Тогда-то и настало время достать из рукава ту припрятанную «сумму квадратов».

– Вот простая система из двух уравнений. Если решите, откажусь от занятий и скажу учительнице, чтобы освободила меня, поскольку не справился, – предложил своим подопечным юный учитель.

Система уравнений показалась простой, и девятиклассники охотно согласились. Но прошёл день, затем неделя, другая, а результата всё не было. Несколько раз к нему подходили сияющие ученики с исписанными формулами тетрадями в руках, но всякий раз в решении находились ошибки. На третьей неделе сдались все, кроме троих, самых упорных. Но и у них ничего не получалось. Наконец не выдержали и они и попросили показать решение.

А всё оказалось просто. И строилось решение на том самом разложении квадратов. И когда Юрка, краснея, сказал ещё, что формула принадлежит ему, то подопечные признали: этот парень имеет право учить их – отличников и победителей олимпиад, лучших учеников школы.

* * *

Я, видимо, так и уснул за столом, лбом в исчёрканные листы, левая рука под скулой, а правая зажала авторучку. Разбудил будильник – на работу, которой конца не было видно.

Кажется, в тот день я кому-то нахамил. Источать добро и свет вокруг себя желания не было – коллеги своей хвалёной военной дисциплиной отдаляют встречу с тобой. Не до благодушия мне.

Вечером, без особой надежды на ответ, отправил всё написанное о Юрке тебе. И снова не спал ночь, от злости занимал себя придумыванием матерных стихов. А утром пришёл, пришёл от тебя ответ.

Ты писала, что это не литература, а баловство. Что если мне так удобней, то, конечно, да, балуйся, а вообще-то получилась полная фигня, и надо бы убить в себе писателя, придушить попытку так думать и даже захаркать матюгами того, кто не согласится с этим.

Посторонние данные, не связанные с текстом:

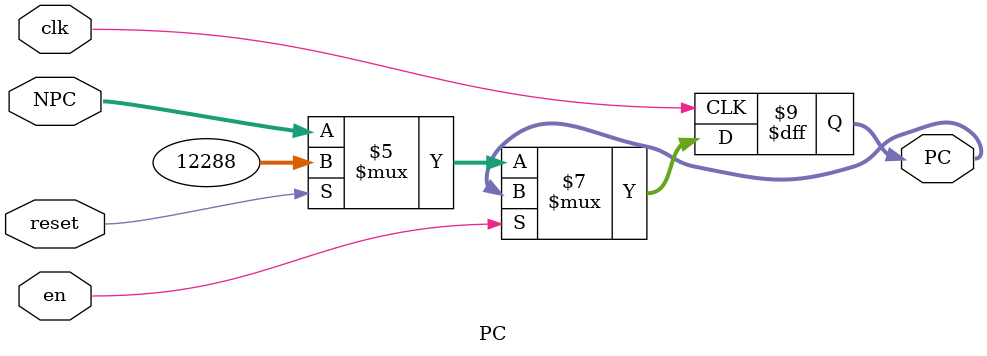
<source format=v>
`timescale 1ns / 1ps
module PC(
    input clk,
    input reset,
    input [31:0] NPC,
    output reg [31:0] PC,
    input en
    );

	initial
	begin
		PC = 32'h0000_3000;
	end

	always @(posedge clk)
	begin
		if (~en)
		begin
			if (reset)
				PC <= 32'h0000_3000;
			else
				PC <= NPC;
		end
	end
endmodule

</source>
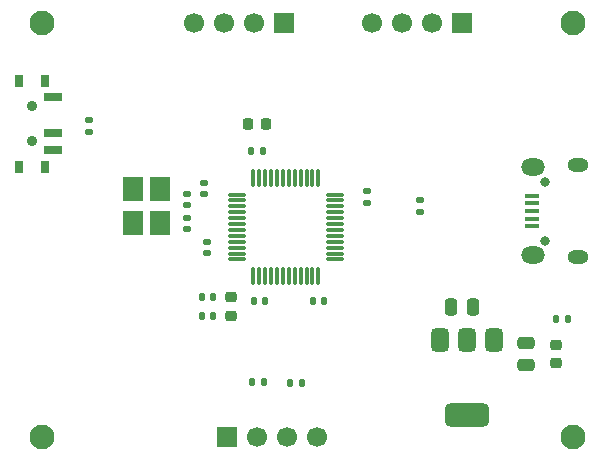
<source format=gbr>
%TF.GenerationSoftware,KiCad,Pcbnew,9.0.1*%
%TF.CreationDate,2025-06-08T22:19:25+02:00*%
%TF.ProjectId,STM32_Custom_Board,53544d33-325f-4437-9573-746f6d5f426f,rev?*%
%TF.SameCoordinates,Original*%
%TF.FileFunction,Soldermask,Top*%
%TF.FilePolarity,Negative*%
%FSLAX46Y46*%
G04 Gerber Fmt 4.6, Leading zero omitted, Abs format (unit mm)*
G04 Created by KiCad (PCBNEW 9.0.1) date 2025-06-08 22:19:25*
%MOMM*%
%LPD*%
G01*
G04 APERTURE LIST*
G04 Aperture macros list*
%AMRoundRect*
0 Rectangle with rounded corners*
0 $1 Rounding radius*
0 $2 $3 $4 $5 $6 $7 $8 $9 X,Y pos of 4 corners*
0 Add a 4 corners polygon primitive as box body*
4,1,4,$2,$3,$4,$5,$6,$7,$8,$9,$2,$3,0*
0 Add four circle primitives for the rounded corners*
1,1,$1+$1,$2,$3*
1,1,$1+$1,$4,$5*
1,1,$1+$1,$6,$7*
1,1,$1+$1,$8,$9*
0 Add four rect primitives between the rounded corners*
20,1,$1+$1,$2,$3,$4,$5,0*
20,1,$1+$1,$4,$5,$6,$7,0*
20,1,$1+$1,$6,$7,$8,$9,0*
20,1,$1+$1,$8,$9,$2,$3,0*%
G04 Aperture macros list end*
%ADD10RoundRect,0.375000X-0.375000X0.625000X-0.375000X-0.625000X0.375000X-0.625000X0.375000X0.625000X0*%
%ADD11RoundRect,0.500000X-1.400000X0.500000X-1.400000X-0.500000X1.400000X-0.500000X1.400000X0.500000X0*%
%ADD12RoundRect,0.250000X-0.250000X-0.475000X0.250000X-0.475000X0.250000X0.475000X-0.250000X0.475000X0*%
%ADD13C,2.100000*%
%ADD14RoundRect,0.140000X0.170000X-0.140000X0.170000X0.140000X-0.170000X0.140000X-0.170000X-0.140000X0*%
%ADD15RoundRect,0.140000X-0.170000X0.140000X-0.170000X-0.140000X0.170000X-0.140000X0.170000X0.140000X0*%
%ADD16R,1.700000X1.700000*%
%ADD17C,1.700000*%
%ADD18RoundRect,0.135000X0.135000X0.185000X-0.135000X0.185000X-0.135000X-0.185000X0.135000X-0.185000X0*%
%ADD19RoundRect,0.140000X0.140000X0.170000X-0.140000X0.170000X-0.140000X-0.170000X0.140000X-0.170000X0*%
%ADD20RoundRect,0.250000X0.475000X-0.250000X0.475000X0.250000X-0.475000X0.250000X-0.475000X-0.250000X0*%
%ADD21RoundRect,0.225000X-0.225000X-0.250000X0.225000X-0.250000X0.225000X0.250000X-0.225000X0.250000X0*%
%ADD22O,0.800000X0.800000*%
%ADD23R,1.300000X0.450000*%
%ADD24O,1.800000X1.150000*%
%ADD25O,2.000000X1.450000*%
%ADD26RoundRect,0.135000X-0.135000X-0.185000X0.135000X-0.185000X0.135000X0.185000X-0.135000X0.185000X0*%
%ADD27RoundRect,0.075000X-0.662500X-0.075000X0.662500X-0.075000X0.662500X0.075000X-0.662500X0.075000X0*%
%ADD28RoundRect,0.075000X-0.075000X-0.662500X0.075000X-0.662500X0.075000X0.662500X-0.075000X0.662500X0*%
%ADD29R,1.800000X2.100000*%
%ADD30RoundRect,0.140000X-0.140000X-0.170000X0.140000X-0.170000X0.140000X0.170000X-0.140000X0.170000X0*%
%ADD31RoundRect,0.135000X0.185000X-0.135000X0.185000X0.135000X-0.185000X0.135000X-0.185000X-0.135000X0*%
%ADD32RoundRect,0.135000X-0.185000X0.135000X-0.185000X-0.135000X0.185000X-0.135000X0.185000X0.135000X0*%
%ADD33RoundRect,0.218750X-0.256250X0.218750X-0.256250X-0.218750X0.256250X-0.218750X0.256250X0.218750X0*%
%ADD34R,0.800000X1.000000*%
%ADD35C,0.900000*%
%ADD36R,1.500000X0.700000*%
G04 APERTURE END LIST*
D10*
%TO.C,U1*%
X109300000Y-86350000D03*
X107000000Y-86350000D03*
D11*
X107000000Y-92650000D03*
D10*
X104700000Y-86350000D03*
%TD*%
D12*
%TO.C,C1*%
X105600000Y-83500000D03*
X107500000Y-83500000D03*
%TD*%
D13*
%TO.C,H1*%
X71000000Y-94500000D03*
%TD*%
D14*
%TO.C,C8*%
X85000000Y-78980000D03*
X85000000Y-78020000D03*
%TD*%
D15*
%TO.C,C6*%
X98500000Y-73720000D03*
X98500000Y-74680000D03*
%TD*%
D13*
%TO.C,H4*%
X116000000Y-59500000D03*
%TD*%
D16*
%TO.C,J3*%
X91540000Y-59500000D03*
D17*
X89000000Y-59500000D03*
X86460000Y-59500000D03*
X83920000Y-59500000D03*
%TD*%
D18*
%TO.C,R5*%
X93000000Y-90000000D03*
X91980000Y-90000000D03*
%TD*%
D19*
%TO.C,C10*%
X85480000Y-84300000D03*
X84520000Y-84300000D03*
%TD*%
%TO.C,C9*%
X85480000Y-82700000D03*
X84520000Y-82700000D03*
%TD*%
D20*
%TO.C,C2*%
X112000000Y-88450000D03*
X112000000Y-86550000D03*
%TD*%
D21*
%TO.C,C3*%
X88425000Y-68000000D03*
X89975000Y-68000000D03*
%TD*%
D22*
%TO.C,J1*%
X113600000Y-77900000D03*
X113600000Y-72900000D03*
D23*
X112500000Y-76700000D03*
X112500000Y-76050000D03*
X112500000Y-75400000D03*
X112500000Y-74750000D03*
X112500000Y-74100000D03*
D24*
X116350000Y-79275000D03*
D25*
X112550000Y-79125000D03*
X112550000Y-71675000D03*
D24*
X116350000Y-71525000D03*
%TD*%
D26*
%TO.C,R1*%
X114490000Y-84500000D03*
X115510000Y-84500000D03*
%TD*%
%TO.C,R4*%
X88790000Y-89900000D03*
X89810000Y-89900000D03*
%TD*%
D16*
%TO.C,J2*%
X106580000Y-59500000D03*
D17*
X104040000Y-59500000D03*
X101500000Y-59500000D03*
X98960000Y-59500000D03*
%TD*%
D27*
%TO.C,U2*%
X87500000Y-74000000D03*
X87500000Y-74500000D03*
X87500000Y-75000000D03*
X87500000Y-75500000D03*
X87500000Y-76000000D03*
X87500000Y-76500000D03*
X87500000Y-77000000D03*
X87500000Y-77500000D03*
X87500000Y-78000000D03*
X87500000Y-78500000D03*
X87500000Y-79000000D03*
X87500000Y-79500000D03*
D28*
X88912500Y-80912500D03*
X89412500Y-80912500D03*
X89912500Y-80912500D03*
X90412500Y-80912500D03*
X90912500Y-80912500D03*
X91412500Y-80912500D03*
X91912500Y-80912500D03*
X92412500Y-80912500D03*
X92912500Y-80912500D03*
X93412500Y-80912500D03*
X93912500Y-80912500D03*
X94412500Y-80912500D03*
D27*
X95825000Y-79500000D03*
X95825000Y-79000000D03*
X95825000Y-78500000D03*
X95825000Y-78000000D03*
X95825000Y-77500000D03*
X95825000Y-77000000D03*
X95825000Y-76500000D03*
X95825000Y-76000000D03*
X95825000Y-75500000D03*
X95825000Y-75000000D03*
X95825000Y-74500000D03*
X95825000Y-74000000D03*
D28*
X94412500Y-72587500D03*
X93912500Y-72587500D03*
X93412500Y-72587500D03*
X92912500Y-72587500D03*
X92412500Y-72587500D03*
X91912500Y-72587500D03*
X91412500Y-72587500D03*
X90912500Y-72587500D03*
X90412500Y-72587500D03*
X89912500Y-72587500D03*
X89412500Y-72587500D03*
X88912500Y-72587500D03*
%TD*%
D13*
%TO.C,H3*%
X71000000Y-59500000D03*
%TD*%
%TO.C,H2*%
X116000000Y-94500000D03*
%TD*%
D14*
%TO.C,C13*%
X83250000Y-76930000D03*
X83250000Y-75970000D03*
%TD*%
D16*
%TO.C,J4*%
X86690000Y-94500000D03*
D17*
X89230000Y-94500000D03*
X91770000Y-94500000D03*
X94310000Y-94500000D03*
%TD*%
D29*
%TO.C,Y1*%
X78700000Y-73550000D03*
X78700000Y-76450000D03*
X81000000Y-76450000D03*
X81000000Y-73550000D03*
%TD*%
D14*
%TO.C,C12*%
X83250000Y-74930000D03*
X83250000Y-73970000D03*
%TD*%
D30*
%TO.C,C11*%
X88920000Y-83050000D03*
X89880000Y-83050000D03*
%TD*%
D14*
%TO.C,C4*%
X84750000Y-73980000D03*
X84750000Y-73020000D03*
%TD*%
D31*
%TO.C,R2*%
X75000000Y-68710000D03*
X75000000Y-67690000D03*
%TD*%
D32*
%TO.C,R3*%
X103000000Y-74440000D03*
X103000000Y-75460000D03*
%TD*%
D30*
%TO.C,C7*%
X88720000Y-70300000D03*
X89680000Y-70300000D03*
%TD*%
D33*
%TO.C,D1*%
X114500000Y-86712500D03*
X114500000Y-88287500D03*
%TD*%
%TO.C,FB1*%
X87000000Y-82712500D03*
X87000000Y-84287500D03*
%TD*%
D19*
%TO.C,C5*%
X94880000Y-83000000D03*
X93920000Y-83000000D03*
%TD*%
D34*
%TO.C,SW1*%
X71280000Y-64350000D03*
X69070000Y-64350000D03*
D35*
X70170000Y-66500000D03*
X70170000Y-69500000D03*
D34*
X71280000Y-71650000D03*
X69070000Y-71650000D03*
D36*
X71930000Y-65750000D03*
X71930000Y-68750000D03*
X71930000Y-70250000D03*
%TD*%
M02*

</source>
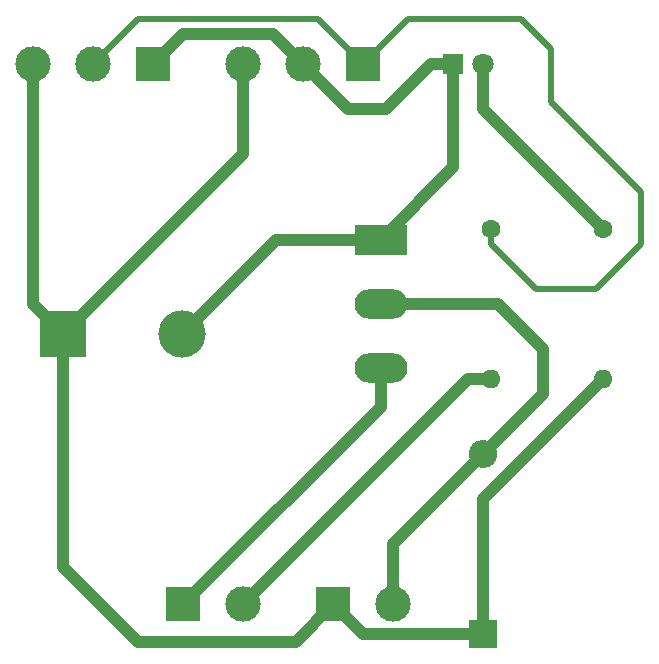
<source format=gtl>
%TF.GenerationSoftware,KiCad,Pcbnew,(6.0.9)*%
%TF.CreationDate,2022-12-04T20:19:27+11:00*%
%TF.ProjectId,Coilgun 1.3,436f696c-6775-46e2-9031-2e332e6b6963,1.3*%
%TF.SameCoordinates,Original*%
%TF.FileFunction,Copper,L1,Top*%
%TF.FilePolarity,Positive*%
%FSLAX46Y46*%
G04 Gerber Fmt 4.6, Leading zero omitted, Abs format (unit mm)*
G04 Created by KiCad (PCBNEW (6.0.9)) date 2022-12-04 20:19:27*
%MOMM*%
%LPD*%
G01*
G04 APERTURE LIST*
%TA.AperFunction,ComponentPad*%
%ADD10R,3.000000X3.000000*%
%TD*%
%TA.AperFunction,ComponentPad*%
%ADD11C,3.000000*%
%TD*%
%TA.AperFunction,ComponentPad*%
%ADD12O,1.600000X1.600000*%
%TD*%
%TA.AperFunction,ComponentPad*%
%ADD13C,1.600000*%
%TD*%
%TA.AperFunction,ComponentPad*%
%ADD14R,2.400000X2.400000*%
%TD*%
%TA.AperFunction,ComponentPad*%
%ADD15O,2.400000X2.400000*%
%TD*%
%TA.AperFunction,ComponentPad*%
%ADD16R,4.500000X2.500000*%
%TD*%
%TA.AperFunction,ComponentPad*%
%ADD17O,4.500000X2.500000*%
%TD*%
%TA.AperFunction,ComponentPad*%
%ADD18R,1.800000X1.800000*%
%TD*%
%TA.AperFunction,ComponentPad*%
%ADD19C,1.800000*%
%TD*%
%TA.AperFunction,ComponentPad*%
%ADD20R,4.000000X4.000000*%
%TD*%
%TA.AperFunction,ComponentPad*%
%ADD21C,4.000000*%
%TD*%
%TA.AperFunction,Conductor*%
%ADD22C,1.000000*%
%TD*%
%TA.AperFunction,Conductor*%
%ADD23C,0.500000*%
%TD*%
G04 APERTURE END LIST*
D10*
%TO.P,J4,1,Pin_1*%
%TO.N,/+390v*%
X167640000Y-111760000D03*
D11*
%TO.P,J4,2,Pin_2*%
%TO.N,/Coil-*%
X172720000Y-111760000D03*
%TD*%
D10*
%TO.P,J3,1,Pin_1*%
%TO.N,Net-(D2-Pad3)*%
X154940000Y-111760000D03*
D11*
%TO.P,J3,2,Pin_2*%
%TO.N,Net-(J3-Pad2)*%
X160020000Y-111760000D03*
%TD*%
D10*
%TO.P,J2,1,Pin_1*%
%TO.N,/+5V*%
X170180000Y-66040000D03*
D11*
%TO.P,J2,2,Pin_2*%
%TO.N,/GND*%
X165100000Y-66040000D03*
%TO.P,J2,3,Pin_3*%
%TO.N,/+390v*%
X160020000Y-66040000D03*
%TD*%
D10*
%TO.P,J1,1,Pin_1*%
%TO.N,/GND*%
X152400000Y-66040000D03*
D11*
%TO.P,J1,2,Pin_2*%
%TO.N,/+5V*%
X147320000Y-66040000D03*
%TO.P,J1,3,Pin_3*%
%TO.N,/+390v*%
X142240000Y-66040000D03*
%TD*%
D12*
%TO.P,R2,2*%
%TO.N,/+390v*%
X190500000Y-92710000D03*
D13*
%TO.P,R2,1*%
%TO.N,Net-(D1-Pad2)*%
X190500000Y-80010000D03*
%TD*%
%TO.P,R1,1*%
%TO.N,/+5V*%
X180975000Y-80010000D03*
D12*
%TO.P,R1,2*%
%TO.N,Net-(J3-Pad2)*%
X180975000Y-92710000D03*
%TD*%
D14*
%TO.P,D3,1,K*%
%TO.N,/+390v*%
X180340000Y-114300000D03*
D15*
%TO.P,D3,2,A*%
%TO.N,/Coil-*%
X180340000Y-99060000D03*
%TD*%
D16*
%TO.P,D2,1,K*%
%TO.N,/GND*%
X171630000Y-80910000D03*
D17*
%TO.P,D2,2,A*%
%TO.N,/Coil-*%
X171630000Y-86360000D03*
%TO.P,D2,3,G*%
%TO.N,Net-(D2-Pad3)*%
X171630000Y-91810000D03*
%TD*%
D18*
%TO.P,D1,1,K*%
%TO.N,/GND*%
X177800000Y-66040000D03*
D19*
%TO.P,D1,2,A*%
%TO.N,Net-(D1-Pad2)*%
X180340000Y-66040000D03*
%TD*%
D20*
%TO.P,C1,1*%
%TO.N,/+390v*%
X144780000Y-88900000D03*
D21*
%TO.P,C1,2*%
%TO.N,/GND*%
X154780000Y-88900000D03*
%TD*%
D22*
%TO.N,Net-(D1-Pad2)*%
X180340000Y-69850000D02*
X190500000Y-80010000D01*
X180340000Y-66040000D02*
X180340000Y-69850000D01*
%TO.N,/+390v*%
X160020000Y-73660000D02*
X144780000Y-88900000D01*
X160020000Y-66040000D02*
X160020000Y-73660000D01*
%TO.N,/GND*%
X175895000Y-66040000D02*
X177800000Y-66040000D01*
X172085000Y-69850000D02*
X175895000Y-66040000D01*
X168910000Y-69850000D02*
X172085000Y-69850000D01*
X165100000Y-66040000D02*
X168910000Y-69850000D01*
X162770000Y-80910000D02*
X154780000Y-88900000D01*
X171630000Y-80910000D02*
X162770000Y-80910000D01*
X177800000Y-66040000D02*
X177800000Y-74740000D01*
X177800000Y-74740000D02*
X171630000Y-80910000D01*
D23*
%TO.N,/+5V*%
X180975000Y-81280000D02*
X180975000Y-80010000D01*
X184785000Y-85090000D02*
X180975000Y-81280000D01*
X189865000Y-85090000D02*
X184785000Y-85090000D01*
X193675000Y-81280000D02*
X189865000Y-85090000D01*
X193675000Y-76835000D02*
X193675000Y-81280000D01*
X186055000Y-69215000D02*
X193675000Y-76835000D01*
X186055000Y-64770000D02*
X186055000Y-69215000D01*
X183515000Y-62230000D02*
X186055000Y-64770000D01*
X173990000Y-62230000D02*
X183515000Y-62230000D01*
X170180000Y-66040000D02*
X173990000Y-62230000D01*
D22*
%TO.N,/Coil-*%
X181610000Y-86360000D02*
X171630000Y-86360000D01*
X185420000Y-90170000D02*
X181610000Y-86360000D01*
X185420000Y-93980000D02*
X185420000Y-90170000D01*
X180340000Y-99060000D02*
X185420000Y-93980000D01*
%TO.N,Net-(J3-Pad2)*%
X160020000Y-111760000D02*
X179070000Y-92710000D01*
X179070000Y-92710000D02*
X180975000Y-92710000D01*
%TO.N,Net-(D2-Pad3)*%
X171630000Y-95070000D02*
X154940000Y-111760000D01*
X171630000Y-91810000D02*
X171630000Y-95070000D01*
%TO.N,/Coil-*%
X172720000Y-111760000D02*
X172720000Y-106680000D01*
X172720000Y-106680000D02*
X180340000Y-99060000D01*
%TO.N,/+390v*%
X144780000Y-108585000D02*
X144780000Y-88900000D01*
X151130000Y-114935000D02*
X144780000Y-108585000D01*
X164465000Y-114935000D02*
X151130000Y-114935000D01*
X167640000Y-111760000D02*
X164465000Y-114935000D01*
D23*
%TO.N,/+5V*%
X166370000Y-62230000D02*
X170180000Y-66040000D01*
X151130000Y-62230000D02*
X166370000Y-62230000D01*
X147320000Y-66040000D02*
X151130000Y-62230000D01*
D22*
%TO.N,/GND*%
X154940000Y-63500000D02*
X162560000Y-63500000D01*
X162560000Y-63500000D02*
X165100000Y-66040000D01*
X152400000Y-66040000D02*
X154940000Y-63500000D01*
%TO.N,/+390v*%
X180340000Y-102870000D02*
X190500000Y-92710000D01*
X180340000Y-114300000D02*
X180340000Y-102870000D01*
X170180000Y-114300000D02*
X180340000Y-114300000D01*
X167640000Y-111760000D02*
X170180000Y-114300000D01*
X142240000Y-86360000D02*
X144780000Y-88900000D01*
X142240000Y-66040000D02*
X142240000Y-86360000D01*
%TD*%
M02*

</source>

И пусть, и пусть такой ответ. Всё равно какие, лишь бы твои слова. Твои. Для меня. Чудо-инъекция, неясно от какой именно болезни, впрыснутая вовремя. Я выздоровел. Ушла злость, и снова появилась надежда быть с тобой, быть для тебя. Я написал тебе нечто любовное до дрожи, до судороги. Мне очень понравилось то, что я написал, и было мало дела до литературы в моих письмах.

Ты позвонила сама утром, тихонько щебетала в меня, радостного:

– Читаю твои письма весь день, пытаюсь ухватить какую-то важную мысль, а она скользит рядом, но не даётся… и пальцы у меня неповоротливые нынче, чтобы таких мотыльков ловить.

– Не читай. Потом.

– Писать не могу ничего, тоже из-за медлительности мысли.

– Не пиши.

– То, что произошло страшное, – тоже не сказать словом. Если говорить о моей реакции, то что это было? Обида? Нет. Ярость? Нет. Оторопь? Пожалуй. Эта твоя реакция… Ладно, пусть ревность. Но ты не стал спрашивать меня ни о чём. Сделал молниеносные выводы, которые мотивированы только одним: «меня выставляют в смешном свете, издеваются!» В таком состоянии ты не думаешь уже ни о чём. Ты не думаешь о том, что почувствую я. Тобой движет лишь яростное желание крикнуть: «я – не дурак!» Когда ты видишься мне таким, это нестерпимо, я делаю себе ментальную анестезию и замораживаюсь. Вот и всё.

– Не всё. Я во всём виноват. Ты должна, ты обязана меня простить.